Local officials said some of the bodies had been dumped with their hands and feet bound, while others were hacked up and placed in plastic bags.

The grisly discovery came just hours after the dismembered bodies of three other men were found in five plastic bags on a roadside near the town of Teloloapan, in another part of Guerrero state.

Also on Sunday, two other bodies were discovered near the Pacific coast port city of Acapulco.

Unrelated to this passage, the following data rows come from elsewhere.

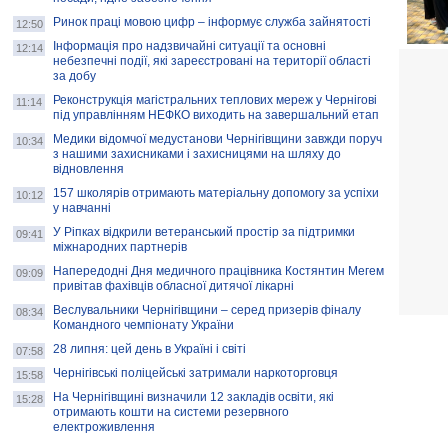
Ринок праці мовою цифр – інформує служба зайнятості
12:50
Інформація про надзвичайні ситуації та основні
12:14
небезпечні події, які зареєстровані на території області
за добу
Реконструкція магістральних теплових мереж у Чернігові
11:14
під управлінням НЕФКО виходить на завершальний етап
Медики відомчої медустанови Чернігівщини завжди поруч
10:34
з нашими захисниками і захисницями на шляху до
відновлення
157 школярів отримають матеріальну допомогу за успіхи
10:12
у навчанні
У Ріпках відкрили ветеранський простір за підтримки
09:41
міжнародних партнерів
Напередодні Дня медичного працівника Костянтин Мегем
09:09
привітав фахівців обласної дитячої лікарні
Веслувальники Чернігівщини – серед призерів фіналу
08:34
Командного чемпіонату України
28 липня: цей день в Україні і світі
07:58
Чернігівські поліцейські затримали наркоторговця
15:58
На Чернігівщині визначили 12 закладів освіти, які
15:28
отримають кошти на системи резервного
електроживлення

One belonged to an off-duty member of the navy.

"This event shows that there is a strong a strong battle between rival criminal groups who use extreme violence," Roberto Alvarez, Guerrero, state security spokesman, said following Sunday's gruesome find.

Alvarez was referring to two drug cartels that operate in the poor, hyper-violent state which has been the scene of brutal drug cartel slayings.

Mexico police fight drug gangs
Over the past decade, the government has deployed troops to combat drug cartelsImage: H. Guerrero/AFP/Getty Images

Guerrero, in the southwest of the country, is the murder capital of Mexico, where deadly cartels are fighting over heroin and crystal meth trafficking routes. The area often sees turf battles between the Ardillos and the Rojos gangs.

On Saturday, ten people were kidnapped by a group of armed men in the same state. The captors were suspected to be members of the Los Tequileros gang, which had carried out several kidnappings in recent months for ransom. 

In 2014, 43 student teachers went missing in Guerrero during a protest. An official investigation found that the students were handed over to a crime syndicate by police and then murdered.

Their disappearance sparked a major human rights crisis for President Enrique Pena Nieto, whose popularity has sunk to fresh lows over his handling of the economy, rising violence and perceptions of corruption.